**WHAT YOU HAVE TO DO**
Please restate each line of the material word for word and omit any pictures.

**TASK DATA**
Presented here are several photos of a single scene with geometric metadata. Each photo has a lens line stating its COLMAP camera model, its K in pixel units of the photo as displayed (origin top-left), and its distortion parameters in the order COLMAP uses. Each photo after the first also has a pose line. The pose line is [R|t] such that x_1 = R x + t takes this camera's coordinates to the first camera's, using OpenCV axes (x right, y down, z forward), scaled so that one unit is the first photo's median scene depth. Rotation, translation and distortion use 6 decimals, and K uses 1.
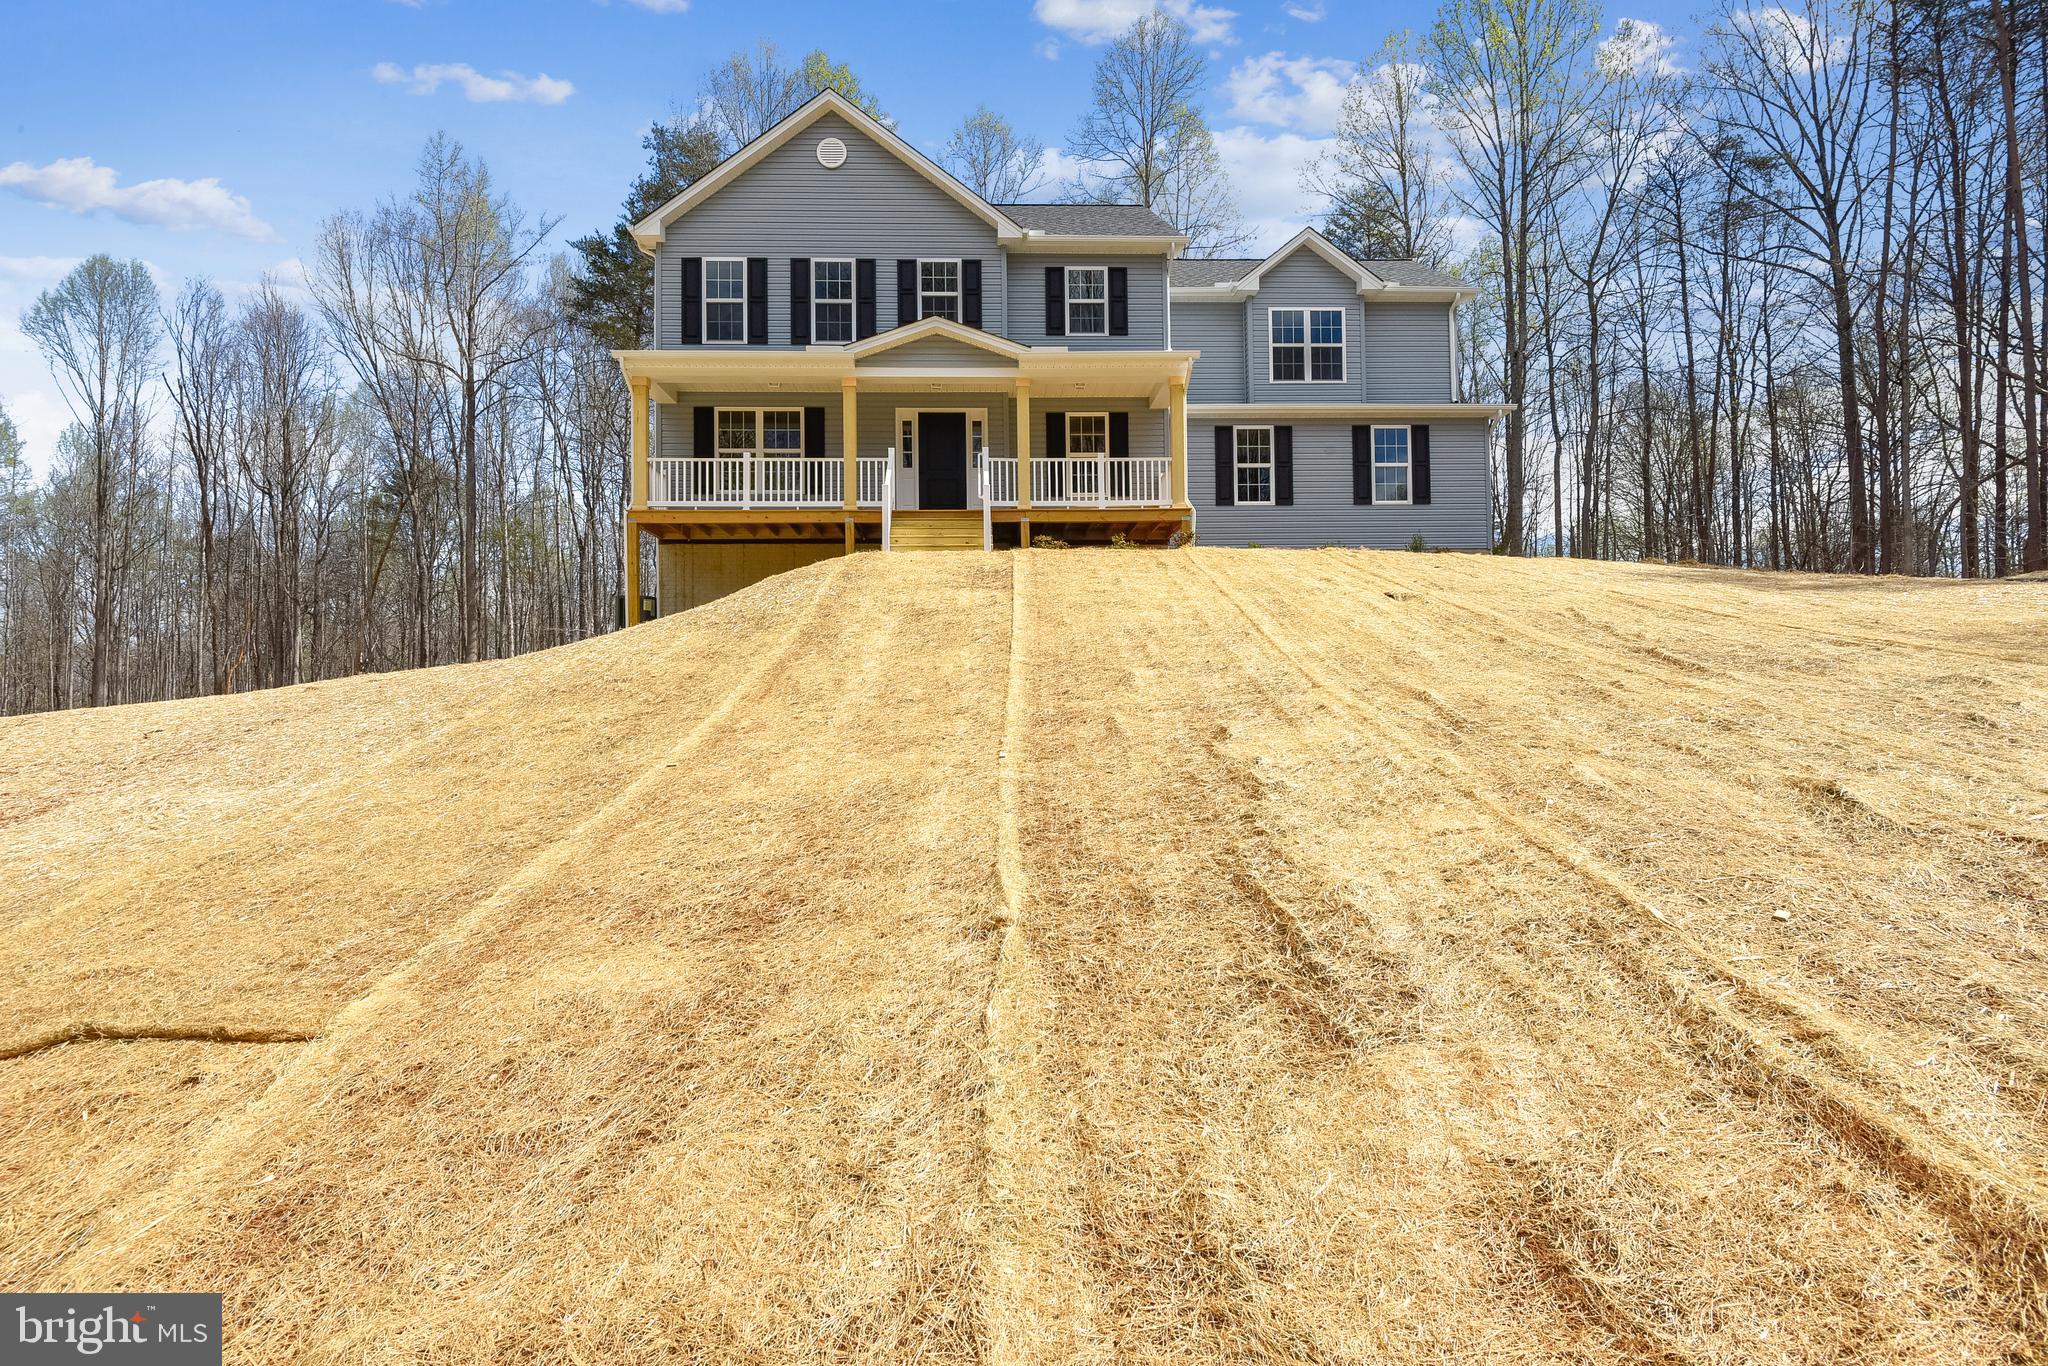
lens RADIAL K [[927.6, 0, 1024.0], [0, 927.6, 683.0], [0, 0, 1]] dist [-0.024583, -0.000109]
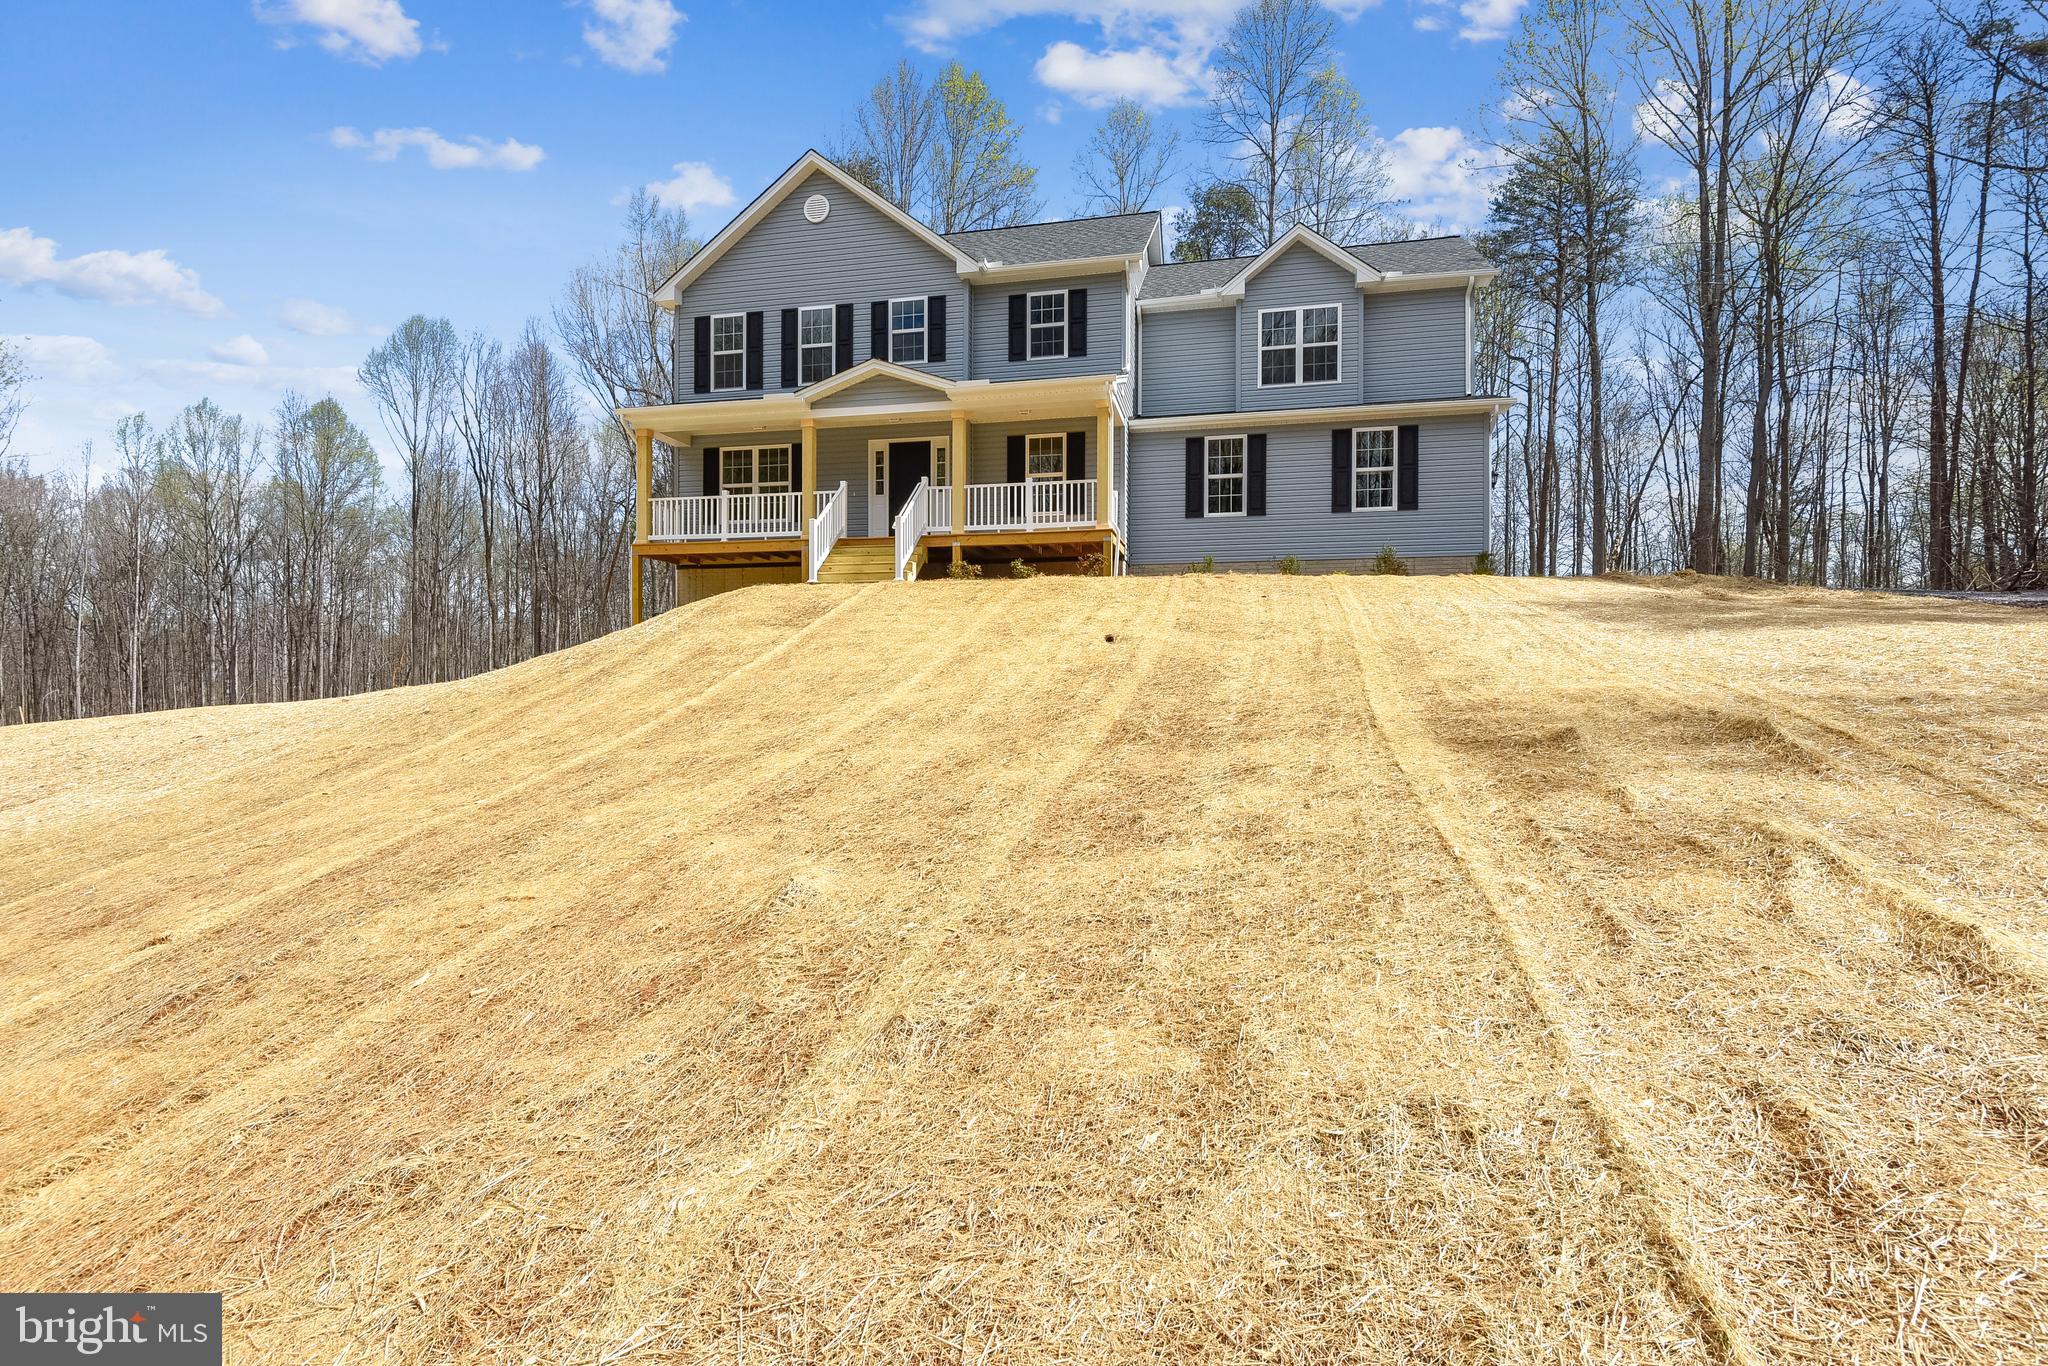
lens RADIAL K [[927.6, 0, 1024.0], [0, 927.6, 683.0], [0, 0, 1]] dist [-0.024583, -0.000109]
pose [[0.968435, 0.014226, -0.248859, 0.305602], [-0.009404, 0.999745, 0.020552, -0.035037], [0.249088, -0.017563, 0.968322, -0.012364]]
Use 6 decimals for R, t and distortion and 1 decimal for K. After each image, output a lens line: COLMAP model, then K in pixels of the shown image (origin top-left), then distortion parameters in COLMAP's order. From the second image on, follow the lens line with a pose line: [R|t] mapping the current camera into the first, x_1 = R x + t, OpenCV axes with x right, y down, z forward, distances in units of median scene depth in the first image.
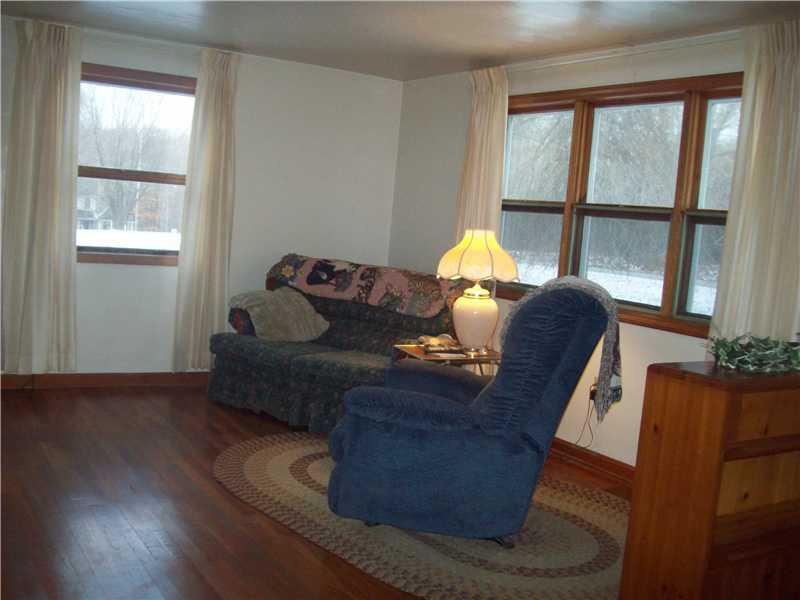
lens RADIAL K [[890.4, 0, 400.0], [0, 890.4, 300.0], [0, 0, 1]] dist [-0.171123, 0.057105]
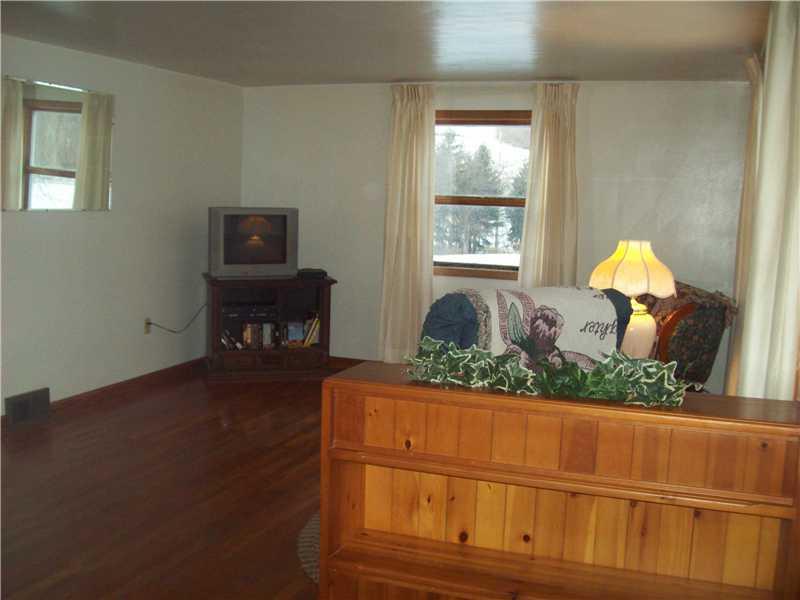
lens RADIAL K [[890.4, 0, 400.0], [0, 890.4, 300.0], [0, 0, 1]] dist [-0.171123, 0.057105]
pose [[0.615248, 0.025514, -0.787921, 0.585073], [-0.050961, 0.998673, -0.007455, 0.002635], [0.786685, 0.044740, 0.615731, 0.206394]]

**TASK SOLUTION**
Presented here are several photos of a single scene with geometric metadata. Each photo has a lens line stating its COLMAP camera model, its K in pixel units of the photo as displayed (origin top-left), and its distortion parameters in the order COLMAP uses. Each photo after the first also has a pose line. The pose line is [R|t] such that x_1 = R x + t takes this camera's coordinates to the first camera's, using OpenCV axes (x right, y down, z forward), scaled so that one unit is the first photo's median scene depth. Rotation, translation and distortion use 6 decimals, and K uses 1.
lens RADIAL K [[927.6, 0, 1024.0], [0, 927.6, 683.0], [0, 0, 1]] dist [-0.024583, -0.000109]
lens RADIAL K [[927.6, 0, 1024.0], [0, 927.6, 683.0], [0, 0, 1]] dist [-0.024583, -0.000109]
pose [[0.968435, 0.014226, -0.248859, 0.305602], [-0.009404, 0.999745, 0.020552, -0.035037], [0.249088, -0.017563, 0.968322, -0.012364]]
Use 6 decimals for R, t and distortion and 1 decimal for K. After each image, output a lens line: COLMAP model, then K in pixels of the shown image (origin top-left), then distortion parameters in COLMAP's order. From the second image on, follow the lens line with a pose line: [R|t] mapping the current camera into the first, x_1 = R x + t, OpenCV axes with x right, y down, z forward, distances in units of median scene depth in the first image.
lens RADIAL K [[890.4, 0, 400.0], [0, 890.4, 300.0], [0, 0, 1]] dist [-0.171123, 0.057105]
lens RADIAL K [[890.4, 0, 400.0], [0, 890.4, 300.0], [0, 0, 1]] dist [-0.171123, 0.057105]
pose [[0.615248, 0.025514, -0.787921, 0.585073], [-0.050961, 0.998673, -0.007455, 0.002635], [0.786685, 0.044740, 0.615731, 0.206394]]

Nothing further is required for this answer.